Monolingual normalised data (used for some of the language models used for SMT)

Get monolingual normalised data:

TODO download data
python data-scripts/get_monolingual_normalised.py <txt_folder> <toc_folder>
bash data-scripts/process_monolingual.sh # to be updated

Download the models

bash data-scripts/download_models.sh

Normalisation approaches

Below you can find normalisation commands for each of the methods compared. All methods take a text from standard input and output normalised text to standard output. Here, the dev (data/raw/dev/dev.finalised.src) is used as an example.
== == ==
*Instructions*
1. According to the passage shown, where do all the normalisation methods read their input text from?
2. Switch "common name" to "vernacular name" in the records, starting with the line with "family: Apidae" and going on through the end of the records, and give back only those lines with everything else unchanged.

(A data block)
== == ==
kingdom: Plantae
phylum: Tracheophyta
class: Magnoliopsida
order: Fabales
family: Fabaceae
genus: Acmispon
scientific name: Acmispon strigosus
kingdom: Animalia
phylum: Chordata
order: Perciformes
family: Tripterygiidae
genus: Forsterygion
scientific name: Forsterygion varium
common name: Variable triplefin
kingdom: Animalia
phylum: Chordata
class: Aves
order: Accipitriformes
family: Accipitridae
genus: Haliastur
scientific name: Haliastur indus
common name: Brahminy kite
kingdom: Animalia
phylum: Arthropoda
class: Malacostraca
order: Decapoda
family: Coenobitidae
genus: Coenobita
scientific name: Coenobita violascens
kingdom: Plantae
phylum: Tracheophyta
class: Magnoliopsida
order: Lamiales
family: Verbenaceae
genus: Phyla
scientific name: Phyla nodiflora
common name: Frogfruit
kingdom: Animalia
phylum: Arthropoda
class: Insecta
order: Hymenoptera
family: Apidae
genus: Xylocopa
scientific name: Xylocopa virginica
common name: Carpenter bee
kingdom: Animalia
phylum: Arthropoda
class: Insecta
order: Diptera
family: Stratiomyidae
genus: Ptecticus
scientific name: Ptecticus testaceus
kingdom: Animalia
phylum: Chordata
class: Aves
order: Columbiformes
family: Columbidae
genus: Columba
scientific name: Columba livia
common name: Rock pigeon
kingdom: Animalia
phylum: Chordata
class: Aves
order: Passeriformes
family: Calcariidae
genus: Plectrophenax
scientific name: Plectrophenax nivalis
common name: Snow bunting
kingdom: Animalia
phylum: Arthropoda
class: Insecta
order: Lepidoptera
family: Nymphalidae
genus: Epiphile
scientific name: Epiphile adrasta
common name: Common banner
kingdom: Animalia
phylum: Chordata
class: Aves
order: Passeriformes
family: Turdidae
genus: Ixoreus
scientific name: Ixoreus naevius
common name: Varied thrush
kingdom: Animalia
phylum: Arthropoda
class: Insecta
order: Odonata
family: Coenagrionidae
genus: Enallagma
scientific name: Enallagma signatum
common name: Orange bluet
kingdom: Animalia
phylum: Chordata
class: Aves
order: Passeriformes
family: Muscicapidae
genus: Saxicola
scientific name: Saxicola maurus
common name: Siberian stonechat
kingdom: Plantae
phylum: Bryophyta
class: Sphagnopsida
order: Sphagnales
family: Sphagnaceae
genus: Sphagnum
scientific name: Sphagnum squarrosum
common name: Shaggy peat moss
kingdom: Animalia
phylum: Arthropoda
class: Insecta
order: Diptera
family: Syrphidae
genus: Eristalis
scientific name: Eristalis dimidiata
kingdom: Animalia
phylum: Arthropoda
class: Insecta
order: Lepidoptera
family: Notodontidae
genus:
== == ==
*Answers below*
1. Standard input.

2.
family: Apidae
genus: Xylocopa
scientific name: Xylocopa virginica
vernacular name: Carpenter bee
kingdom: Animalia
phylum: Arthropoda
class: Insecta
order: Diptera
family: Stratiomyidae
genus: Ptecticus
scientific name: Ptecticus testaceus
kingdom: Animalia
phylum: Chordata
class: Aves
order: Columbiformes
family: Columbidae
genus: Columba
scientific name: Columba livia
vernacular name: Rock pigeon
kingdom: Animalia
phylum: Chordata
class: Aves
order: Passeriformes
family: Calcariidae
genus: Plectrophenax
scientific name: Plectrophenax nivalis
vernacular name: Snow bunting
kingdom: Animalia
phylum: Arthropoda
class: Insecta
order: Lepidoptera
family: Nymphalidae
genus: Epiphile
scientific name: Epiphile adrasta
vernacular name: Common banner
kingdom: Animalia
phylum: Chordata
class: Aves
order: Passeriformes
family: Turdidae
genus: Ixoreus
scientific name: Ixoreus naevius
vernacular name: Varied thrush
kingdom: Animalia
phylum: Arthropoda
class: Insecta
order: Odonata
family: Coenagrionidae
genus: Enallagma
scientific name: Enallagma signatum
vernacular name: Orange bluet
kingdom: Animalia
phylum: Chordata
class: Aves
order: Passeriformes
family: Muscicapidae
genus: Saxicola
scientific name: Saxicola maurus
vernacular name: Siberian stonechat
kingdom: Plantae
phylum: Bryophyta
class: Sphagnopsida
order: Sphagnales
family: Sphagnaceae
genus: Sphagnum
scientific name: Sphagnum squarrosum
vernacular name: Shaggy peat moss
kingdom: Animalia
phylum: Arthropoda
class: Insecta
order: Diptera
family: Syrphidae
genus: Eristalis
scientific name: Eristalis dimidiata
kingdom: Animalia
phylum: Arthropoda
class: Insecta
order: Lepidoptera
family: Notodontidae
genus:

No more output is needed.